Forum OpenACS Q&A: Response to Development machine recommendations sought...
As I hinted in my response to Jade (we've drunk beer together, once over my laptop) I do work much of the time on my laptop.
But ... you still can't beat a machine with decent drives, ECC (for stability, my laptop has occassional mysterious Oracle problems that I don't see anywhere else, and I suspect the lack of error correction, and besides, I'm an old-fashioned old-fart).
Via's popular chipset for Athlon has tested out to be great, but I'm guessing Jerry's an SMP kinda guy. There's something cool about dual processor machines, though my only one is my webserver (which is vastly underutilized but which I love anyway).
I suspect Jerry's into the cool factor, as I would be, even though he agreed with my assessment that switching to 15K RPM SCSI would be the most cost-effective thing to do (for me, that has high coolness factor since I'm running 7200 and 5400 RPM ATA and SCSI drives).
DDR and RDRAM have been shown to provide surprisingly little performance improvement over SDRAM alternatives for most applications.

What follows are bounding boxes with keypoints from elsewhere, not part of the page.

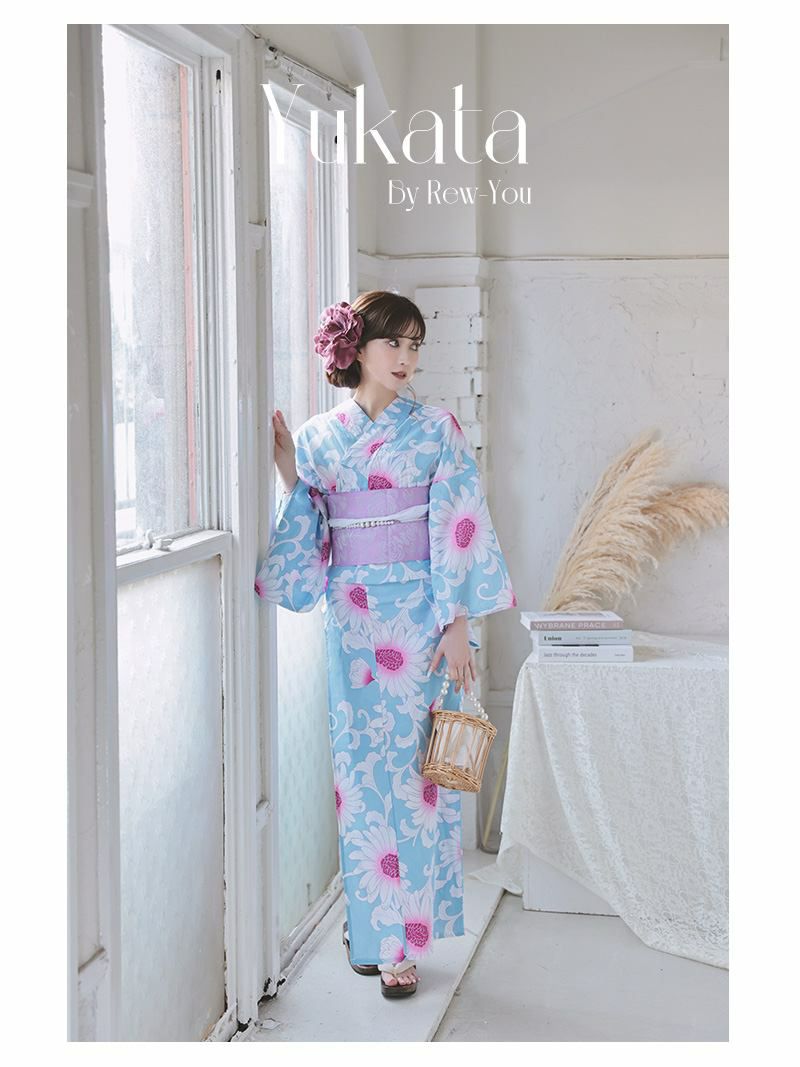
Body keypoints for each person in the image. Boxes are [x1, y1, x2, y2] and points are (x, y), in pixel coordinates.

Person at [255, 290, 516, 999]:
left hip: (422, 623)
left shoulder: (436, 429)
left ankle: (407, 938)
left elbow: (459, 522)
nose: (406, 358)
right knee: (361, 777)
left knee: (418, 781)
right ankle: (373, 935)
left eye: (414, 345)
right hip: (353, 621)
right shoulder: (319, 438)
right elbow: (313, 521)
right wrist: (290, 471)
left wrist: (458, 623)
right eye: (393, 343)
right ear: (357, 349)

You need to be doing a lot of memory shuffling and little computation.
Meanwhile Oracle is doing directly buffer-to-disk I/O bypassing the kernel buffer cache (at least Linux 2.4 has this feature) which diminishes the improvement in Oracle performance you can get with higher speed memory. In PG, increasing the buffer cache to reasonable levels means you'll reduce shuffling, too.
So ... it's not clear in practice how much better DDR will perform than SDRAM for the kind of systems we deal with.

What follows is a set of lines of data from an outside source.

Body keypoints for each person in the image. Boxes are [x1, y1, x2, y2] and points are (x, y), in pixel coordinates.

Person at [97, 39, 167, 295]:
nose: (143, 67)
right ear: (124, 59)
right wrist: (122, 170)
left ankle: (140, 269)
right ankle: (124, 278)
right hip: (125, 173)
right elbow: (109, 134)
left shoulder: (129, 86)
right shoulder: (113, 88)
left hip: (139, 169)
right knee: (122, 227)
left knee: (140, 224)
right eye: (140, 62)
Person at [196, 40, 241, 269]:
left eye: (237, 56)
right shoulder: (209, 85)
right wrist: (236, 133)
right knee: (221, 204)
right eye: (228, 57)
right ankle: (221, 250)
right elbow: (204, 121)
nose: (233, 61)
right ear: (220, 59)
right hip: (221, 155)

Better, obviously, but the "bang for buck" issue isn't clear.
I do agree with the comment that Intel's forcing a lot of mobo and memory rebuys. I don't see it as being intentional, rather I see it as being a result of reactionary responses to the totally unexpected (by Intel and frankly everyone else) ability of AMD to not only challenge Intel on price/performance, but on raw performance. About two years ago Intel was thrown into a tizzy by the Athlon and (worse, from their POV) the roadmap, and realized that their slowdown on incremental improvements in order to concentrate on a far-off "next generation" left them vulnerable. So ... scramble, scramble, scramble and at the same time the rate of incompatible upgrades were accelerated. Most consumers don't upgrade, after all ... they buy a new box. And more importantly Intel had no choice from an engineering point of view.